Last week, The Atlantic reported that the city of Los Angeles is on the verge of implementing a “Ban the Box” initiative that would bar some private employers from asking job applicants about their criminal histories. In the face of growing awareness of criminal justice issues, a number of city and states have passed similar laws in the last few years. (The state of California already has a law on the books that forbids government employers from asking applicants about any criminal history until later in the employment process.) At the national level, President Barack Obama has urged Congress to pass Ban the Box legislation, and last year directed the Office of Personnel Management to “modify its rules to delay inquiries into criminal history until later in the hiring process.”
There’s little doubt that Americans with criminal records face substantial discrimination in the formal labor market. In the most oft-cited study on the topic, published in the American Journal of Sociology in 2003, the sociologist Devah Pager found that ex-offenders in Milwaukee were substantially less likely to be considered for employment for entry-level jobs than non-offenders. Pager also found substantial racial discrimination in the labor market. “Blacks are less than half as likely to receive consideration by employers, relative to their white counterparts, and black nonoffenders fall behind even whites with prior felony convictions,” Pager concluded.
This discrimination cripples ex-offenders and their families. Without gainful employment, the formerly incarcerated struggle to meet their financial obligations. They end up relying on family and friends for financial assistance or, worse, they fall back into old habits and end up in prison again. In a study conducted by the Safer Foundation, former prisoners who received employment services and obtained employment had an 18 percent recidivism rate; ex-offenders who didn’t receive such services, meanwhile, had a recidivism rate of 52.3 percent.
The evidence on the employment effects of Ban the Box legislation is still emerging. In 2011, the city of Durham, North Carolina, enacted Ban the Box legislation (followed in 2012 by the county of Durham). Between 2011 and 2014, the percentage of people with criminal records hired by the city and county of Durham increased substantially. In the city of Durham, only 2.25 percent of hires in 2011 had a criminal record. In 2014, 15.53 percentage of hires did.
Several recent academic papers, however, suggest that Ban the Box policies also have the potential to backfire. In a working paper released earlier this year, the economists Jennifer Doleac and Benjamin Hansen found that local Ban the Box policies decreased the likelihood of employment by 5.1 percent for young, low-skill black men, and by 2.9 percent for comparable Hispanic men.
Similarly, in a working paper also released this year, Amanda Agan and Sonja Starr report the results of a field experiment in which 15,000 fake job applications were submitted online to employers in New Jersey and New York City before and after the adaptation of Ban the Box policies. They found that the race gap in employer callbacks grew dramatically after the implementation of Ban the Box policies. “Before BTB, white applicants to BTB-affected employers received about 7% more callbacks than similar black applicants, but BTB increases this gap to 45%,” the authors wrote.

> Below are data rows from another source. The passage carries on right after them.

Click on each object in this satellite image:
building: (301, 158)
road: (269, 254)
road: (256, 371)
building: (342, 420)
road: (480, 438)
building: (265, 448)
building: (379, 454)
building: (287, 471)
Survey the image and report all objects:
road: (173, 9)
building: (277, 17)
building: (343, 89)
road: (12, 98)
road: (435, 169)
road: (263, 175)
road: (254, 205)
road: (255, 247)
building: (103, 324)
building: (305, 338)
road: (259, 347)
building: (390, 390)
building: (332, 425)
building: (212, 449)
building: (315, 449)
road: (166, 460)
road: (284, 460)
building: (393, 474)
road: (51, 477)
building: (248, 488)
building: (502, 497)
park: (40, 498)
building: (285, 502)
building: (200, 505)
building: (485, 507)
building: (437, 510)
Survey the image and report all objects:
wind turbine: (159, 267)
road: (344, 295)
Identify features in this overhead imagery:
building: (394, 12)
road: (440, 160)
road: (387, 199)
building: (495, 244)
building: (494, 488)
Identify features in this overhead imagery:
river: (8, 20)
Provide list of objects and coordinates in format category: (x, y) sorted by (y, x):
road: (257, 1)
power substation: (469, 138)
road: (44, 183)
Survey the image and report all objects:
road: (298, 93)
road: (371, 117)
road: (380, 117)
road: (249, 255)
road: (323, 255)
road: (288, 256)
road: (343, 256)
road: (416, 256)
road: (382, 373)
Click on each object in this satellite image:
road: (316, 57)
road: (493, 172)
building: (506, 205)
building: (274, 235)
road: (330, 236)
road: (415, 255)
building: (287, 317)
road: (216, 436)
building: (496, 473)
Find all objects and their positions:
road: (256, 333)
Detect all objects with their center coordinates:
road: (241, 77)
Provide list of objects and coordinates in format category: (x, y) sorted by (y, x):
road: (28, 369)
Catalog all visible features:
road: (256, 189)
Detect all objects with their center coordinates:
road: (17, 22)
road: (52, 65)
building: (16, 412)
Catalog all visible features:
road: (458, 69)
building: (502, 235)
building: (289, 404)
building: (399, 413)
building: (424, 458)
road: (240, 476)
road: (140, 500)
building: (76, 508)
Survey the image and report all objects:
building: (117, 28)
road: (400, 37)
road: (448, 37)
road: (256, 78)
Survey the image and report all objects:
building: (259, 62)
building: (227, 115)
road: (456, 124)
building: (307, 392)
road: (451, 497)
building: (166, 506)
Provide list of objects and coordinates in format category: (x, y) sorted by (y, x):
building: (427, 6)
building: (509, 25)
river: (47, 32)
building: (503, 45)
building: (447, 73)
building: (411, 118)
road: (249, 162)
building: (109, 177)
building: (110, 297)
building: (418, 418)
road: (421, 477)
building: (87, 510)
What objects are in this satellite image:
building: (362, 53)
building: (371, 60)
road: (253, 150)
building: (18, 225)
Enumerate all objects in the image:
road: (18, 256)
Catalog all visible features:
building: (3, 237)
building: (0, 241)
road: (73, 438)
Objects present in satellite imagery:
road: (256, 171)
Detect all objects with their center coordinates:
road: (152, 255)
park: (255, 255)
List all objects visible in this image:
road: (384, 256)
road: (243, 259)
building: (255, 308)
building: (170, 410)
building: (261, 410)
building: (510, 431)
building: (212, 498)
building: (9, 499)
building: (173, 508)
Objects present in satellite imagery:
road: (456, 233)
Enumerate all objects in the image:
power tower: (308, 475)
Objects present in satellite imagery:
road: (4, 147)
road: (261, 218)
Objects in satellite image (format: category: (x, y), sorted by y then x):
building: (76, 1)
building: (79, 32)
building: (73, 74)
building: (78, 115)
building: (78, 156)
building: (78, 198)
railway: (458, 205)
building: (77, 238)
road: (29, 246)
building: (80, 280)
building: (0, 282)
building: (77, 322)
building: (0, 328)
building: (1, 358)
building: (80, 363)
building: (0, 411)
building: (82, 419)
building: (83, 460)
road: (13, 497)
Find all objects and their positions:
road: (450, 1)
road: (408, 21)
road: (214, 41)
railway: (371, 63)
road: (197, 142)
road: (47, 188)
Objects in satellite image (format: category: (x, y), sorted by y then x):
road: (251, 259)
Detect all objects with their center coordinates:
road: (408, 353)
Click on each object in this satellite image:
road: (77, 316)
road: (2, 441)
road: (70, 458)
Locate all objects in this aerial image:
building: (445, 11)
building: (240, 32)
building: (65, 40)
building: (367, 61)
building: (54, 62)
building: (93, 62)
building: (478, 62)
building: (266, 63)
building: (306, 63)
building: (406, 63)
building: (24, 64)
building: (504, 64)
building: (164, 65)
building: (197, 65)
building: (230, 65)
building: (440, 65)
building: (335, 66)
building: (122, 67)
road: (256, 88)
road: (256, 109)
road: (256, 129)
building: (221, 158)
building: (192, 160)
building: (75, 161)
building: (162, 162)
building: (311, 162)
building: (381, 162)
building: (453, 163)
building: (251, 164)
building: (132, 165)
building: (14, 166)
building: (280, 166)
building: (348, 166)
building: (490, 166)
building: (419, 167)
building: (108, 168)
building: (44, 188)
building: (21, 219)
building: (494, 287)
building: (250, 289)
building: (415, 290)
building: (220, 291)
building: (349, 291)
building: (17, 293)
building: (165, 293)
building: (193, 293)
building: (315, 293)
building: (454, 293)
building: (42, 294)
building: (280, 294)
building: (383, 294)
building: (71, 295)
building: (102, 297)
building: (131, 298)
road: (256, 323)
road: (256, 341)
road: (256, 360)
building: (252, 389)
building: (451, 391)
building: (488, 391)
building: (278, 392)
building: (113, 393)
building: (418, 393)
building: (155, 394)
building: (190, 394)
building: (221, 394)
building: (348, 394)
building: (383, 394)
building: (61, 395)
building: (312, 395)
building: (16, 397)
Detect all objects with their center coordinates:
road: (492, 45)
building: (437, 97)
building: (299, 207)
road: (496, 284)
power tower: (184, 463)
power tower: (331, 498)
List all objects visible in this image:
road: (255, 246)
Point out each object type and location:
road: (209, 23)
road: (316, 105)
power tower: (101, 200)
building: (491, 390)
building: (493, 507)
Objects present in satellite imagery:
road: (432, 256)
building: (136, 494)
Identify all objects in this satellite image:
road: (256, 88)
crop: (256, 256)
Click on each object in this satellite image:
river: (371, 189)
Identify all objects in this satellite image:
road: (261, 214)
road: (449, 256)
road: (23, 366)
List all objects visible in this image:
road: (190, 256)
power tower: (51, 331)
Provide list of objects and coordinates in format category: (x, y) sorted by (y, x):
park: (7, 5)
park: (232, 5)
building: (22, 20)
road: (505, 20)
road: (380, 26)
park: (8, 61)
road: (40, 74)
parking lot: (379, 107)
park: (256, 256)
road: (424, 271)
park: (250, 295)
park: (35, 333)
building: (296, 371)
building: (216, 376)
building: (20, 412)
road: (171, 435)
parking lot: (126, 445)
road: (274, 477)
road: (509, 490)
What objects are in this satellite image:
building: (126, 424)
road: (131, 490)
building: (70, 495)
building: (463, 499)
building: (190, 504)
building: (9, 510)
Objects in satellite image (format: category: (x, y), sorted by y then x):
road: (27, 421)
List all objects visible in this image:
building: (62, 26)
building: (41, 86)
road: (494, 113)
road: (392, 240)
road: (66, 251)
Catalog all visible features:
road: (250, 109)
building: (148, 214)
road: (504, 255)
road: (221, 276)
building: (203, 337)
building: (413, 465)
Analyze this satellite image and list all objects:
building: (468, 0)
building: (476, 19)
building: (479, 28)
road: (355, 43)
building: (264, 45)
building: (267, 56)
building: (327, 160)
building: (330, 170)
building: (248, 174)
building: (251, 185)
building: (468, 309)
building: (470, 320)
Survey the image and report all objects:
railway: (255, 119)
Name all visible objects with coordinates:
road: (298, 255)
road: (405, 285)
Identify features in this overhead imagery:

So what’s going on? Doleac explains in a recent blog post for the Brookings Institution:
If you take information about criminal records away, what happens? Employers are forced to use other information that is even less perfect to guess who has a criminal record. The likelihood of having a criminal record varies substantially with demographic characteristics like race and gender. Specifically, black and Hispanic men are more likely than others to have been convicted of a crime: the most recent data suggest that a black man born in 2001 has a 32% chance of serving time in prison at some point during his lifetime, compared with 17% for Hispanic men and just 6% for white men. Employers will guess that black and Hispanic men are more likely to have been in prison, and therefore less likely to be job-ready.
In other words, in the absence of information about an applicant’s criminal history, some employers will just avoid black and Hispanic men altogether.
It’s past time for the United States to both reform its criminal justice system and improve the re-entry process for ex-offenders, and there’s almost certainly a role for Ban the Box-type policies in this process. But the latest research suggests that we should proceed cautiously: Forbidding employers from asking about an applicant’s criminal history won’t eliminate discrimination.